#### Work to be completed:
Write out the data in full, exactly as shown.

#### Supplied records:
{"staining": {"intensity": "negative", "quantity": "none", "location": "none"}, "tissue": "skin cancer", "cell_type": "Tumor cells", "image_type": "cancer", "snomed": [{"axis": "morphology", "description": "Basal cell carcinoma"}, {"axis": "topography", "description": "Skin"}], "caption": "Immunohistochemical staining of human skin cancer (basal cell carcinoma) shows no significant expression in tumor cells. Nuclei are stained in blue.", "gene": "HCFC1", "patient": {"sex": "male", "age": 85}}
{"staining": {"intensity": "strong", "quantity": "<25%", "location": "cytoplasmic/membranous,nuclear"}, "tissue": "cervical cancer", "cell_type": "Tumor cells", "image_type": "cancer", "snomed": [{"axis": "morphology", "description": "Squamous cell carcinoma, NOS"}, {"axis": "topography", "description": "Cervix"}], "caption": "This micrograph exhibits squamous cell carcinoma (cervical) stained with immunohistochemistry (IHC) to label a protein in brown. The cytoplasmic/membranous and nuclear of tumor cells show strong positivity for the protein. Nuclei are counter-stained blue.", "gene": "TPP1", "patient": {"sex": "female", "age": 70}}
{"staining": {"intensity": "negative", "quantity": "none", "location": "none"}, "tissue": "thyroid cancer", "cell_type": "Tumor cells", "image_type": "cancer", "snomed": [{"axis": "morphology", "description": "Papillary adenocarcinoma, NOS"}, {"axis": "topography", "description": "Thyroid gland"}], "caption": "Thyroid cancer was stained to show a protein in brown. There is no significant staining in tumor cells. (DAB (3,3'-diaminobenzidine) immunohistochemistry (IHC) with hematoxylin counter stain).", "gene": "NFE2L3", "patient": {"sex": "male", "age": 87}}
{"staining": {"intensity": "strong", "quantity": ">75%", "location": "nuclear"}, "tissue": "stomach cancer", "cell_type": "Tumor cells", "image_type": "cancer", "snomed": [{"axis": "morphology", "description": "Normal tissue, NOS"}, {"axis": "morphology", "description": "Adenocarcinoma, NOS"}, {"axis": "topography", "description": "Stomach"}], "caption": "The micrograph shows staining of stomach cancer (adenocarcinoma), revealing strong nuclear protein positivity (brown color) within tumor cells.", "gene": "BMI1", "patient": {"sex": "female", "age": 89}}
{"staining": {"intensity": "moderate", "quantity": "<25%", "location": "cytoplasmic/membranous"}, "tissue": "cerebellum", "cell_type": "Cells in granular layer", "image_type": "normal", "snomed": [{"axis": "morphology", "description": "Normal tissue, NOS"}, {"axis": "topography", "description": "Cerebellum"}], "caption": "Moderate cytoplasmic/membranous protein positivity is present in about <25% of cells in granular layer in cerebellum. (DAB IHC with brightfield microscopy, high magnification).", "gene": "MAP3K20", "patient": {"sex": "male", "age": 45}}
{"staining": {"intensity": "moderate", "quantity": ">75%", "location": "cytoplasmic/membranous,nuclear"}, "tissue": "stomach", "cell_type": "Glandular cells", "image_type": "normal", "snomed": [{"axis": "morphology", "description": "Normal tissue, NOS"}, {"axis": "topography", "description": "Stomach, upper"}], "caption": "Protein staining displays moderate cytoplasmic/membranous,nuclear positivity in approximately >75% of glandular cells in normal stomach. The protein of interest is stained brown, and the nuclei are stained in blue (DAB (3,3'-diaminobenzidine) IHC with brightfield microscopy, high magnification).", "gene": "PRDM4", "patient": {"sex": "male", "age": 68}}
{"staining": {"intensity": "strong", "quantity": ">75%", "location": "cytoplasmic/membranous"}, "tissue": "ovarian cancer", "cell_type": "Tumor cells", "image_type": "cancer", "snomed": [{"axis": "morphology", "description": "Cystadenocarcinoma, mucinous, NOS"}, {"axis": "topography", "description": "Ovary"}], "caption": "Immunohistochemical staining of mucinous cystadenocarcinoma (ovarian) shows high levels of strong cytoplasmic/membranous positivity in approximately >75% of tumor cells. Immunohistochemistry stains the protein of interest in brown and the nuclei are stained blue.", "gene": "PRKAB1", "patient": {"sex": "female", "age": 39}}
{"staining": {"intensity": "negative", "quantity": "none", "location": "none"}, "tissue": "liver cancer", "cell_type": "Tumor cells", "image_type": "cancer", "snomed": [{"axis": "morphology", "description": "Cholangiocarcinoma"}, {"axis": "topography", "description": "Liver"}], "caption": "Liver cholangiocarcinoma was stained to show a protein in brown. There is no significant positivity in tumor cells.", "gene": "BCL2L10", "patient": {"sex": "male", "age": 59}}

#### Solution for this task:
{"staining": {"intensity": "negative", "quantity": "none", "location": "none"}, "tissue": "skin cancer", "cell_type": "Tumor cells", "image_type": "cancer", "snomed": [{"axis": "morphology", "description": "Basal cell carcinoma"}, {"axis": "topography", "description": "Skin"}], "caption": "Immunohistochemical staining of human skin cancer (basal cell carcinoma) shows no significant expression in tumor cells. Nuclei are stained in blue.", "gene": "HCFC1", "patient": {"sex": "male", "age": 85}}
{"staining": {"intensity": "strong", "quantity": "<25%", "location": "cytoplasmic/membranous,nuclear"}, "tissue": "cervical cancer", "cell_type": "Tumor cells", "image_type": "cancer", "snomed": [{"axis": "morphology", "description": "Squamous cell carcinoma, NOS"}, {"axis": "topography", "description": "Cervix"}], "caption": "This micrograph exhibits squamous cell carcinoma (cervical) stained with immunohistochemistry (IHC) to label a protein in brown. The cytoplasmic/membranous and nuclear of tumor cells show strong positivity for the protein. Nuclei are counter-stained blue.", "gene": "TPP1", "patient": {"sex": "female", "age": 70}}
{"staining": {"intensity": "negative", "quantity": "none", "location": "none"}, "tissue": "thyroid cancer", "cell_type": "Tumor cells", "image_type": "cancer", "snomed": [{"axis": "morphology", "description": "Papillary adenocarcinoma, NOS"}, {"axis": "topography", "description": "Thyroid gland"}], "caption": "Thyroid cancer was stained to show a protein in brown. There is no significant staining in tumor cells. (DAB (3,3'-diaminobenzidine) immunohistochemistry (IHC) with hematoxylin counter stain).", "gene": "NFE2L3", "patient": {"sex": "male", "age": 87}}
{"staining": {"intensity": "strong", "quantity": ">75%", "location": "nuclear"}, "tissue": "stomach cancer", "cell_type": "Tumor cells", "image_type": "cancer", "snomed": [{"axis": "morphology", "description": "Normal tissue, NOS"}, {"axis": "morphology", "description": "Adenocarcinoma, NOS"}, {"axis": "topography", "description": "Stomach"}], "caption": "The micrograph shows staining of stomach cancer (adenocarcinoma), revealing strong nuclear protein positivity (brown color) within tumor cells.", "gene": "BMI1", "patient": {"sex": "female", "age": 89}}
{"staining": {"intensity": "moderate", "quantity": "<25%", "location": "cytoplasmic/membranous"}, "tissue": "cerebellum", "cell_type": "Cells in granular layer", "image_type": "normal", "snomed": [{"axis": "morphology", "description": "Normal tissue, NOS"}, {"axis": "topography", "description": "Cerebellum"}], "caption": "Moderate cytoplasmic/membranous protein positivity is present in about <25% of cells in granular layer in cerebellum. (DAB IHC with brightfield microscopy, high magnification).", "gene": "MAP3K20", "patient": {"sex": "male", "age": 45}}
{"staining": {"intensity": "moderate", "quantity": ">75%", "location": "cytoplasmic/membranous,nuclear"}, "tissue": "stomach", "cell_type": "Glandular cells", "image_type": "normal", "snomed": [{"axis": "morphology", "description": "Normal tissue, NOS"}, {"axis": "topography", "description": "Stomach, upper"}], "caption": "Protein staining displays moderate cytoplasmic/membranous,nuclear positivity in approximately >75% of glandular cells in normal stomach. The protein of interest is stained brown, and the nuclei are stained in blue (DAB (3,3'-diaminobenzidine) IHC with brightfield microscopy, high magnification).", "gene": "PRDM4", "patient": {"sex": "male", "age": 68}}
{"staining": {"intensity": "strong", "quantity": ">75%", "location": "cytoplasmic/membranous"}, "tissue": "ovarian cancer", "cell_type": "Tumor cells", "image_type": "cancer", "snomed": [{"axis": "morphology", "description": "Cystadenocarcinoma, mucinous, NOS"}, {"axis": "topography", "description": "Ovary"}], "caption": "Immunohistochemical staining of mucinous cystadenocarcinoma (ovarian) shows high levels of strong cytoplasmic/membranous positivity in approximately >75% of tumor cells. Immunohistochemistry stains the protein of interest in brown and the nuclei are stained blue.", "gene": "PRKAB1", "patient": {"sex": "female", "age": 39}}
{"staining": {"intensity": "negative", "quantity": "none", "location": "none"}, "tissue": "liver cancer", "cell_type": "Tumor cells", "image_type": "cancer", "snomed": [{"axis": "morphology", "description": "Cholangiocarcinoma"}, {"axis": "topography", "description": "Liver"}], "caption": "Liver cholangiocarcinoma was stained to show a protein in brown. There is no significant positivity in tumor cells.", "gene": "BCL2L10", "patient": {"sex": "male", "age": 59}}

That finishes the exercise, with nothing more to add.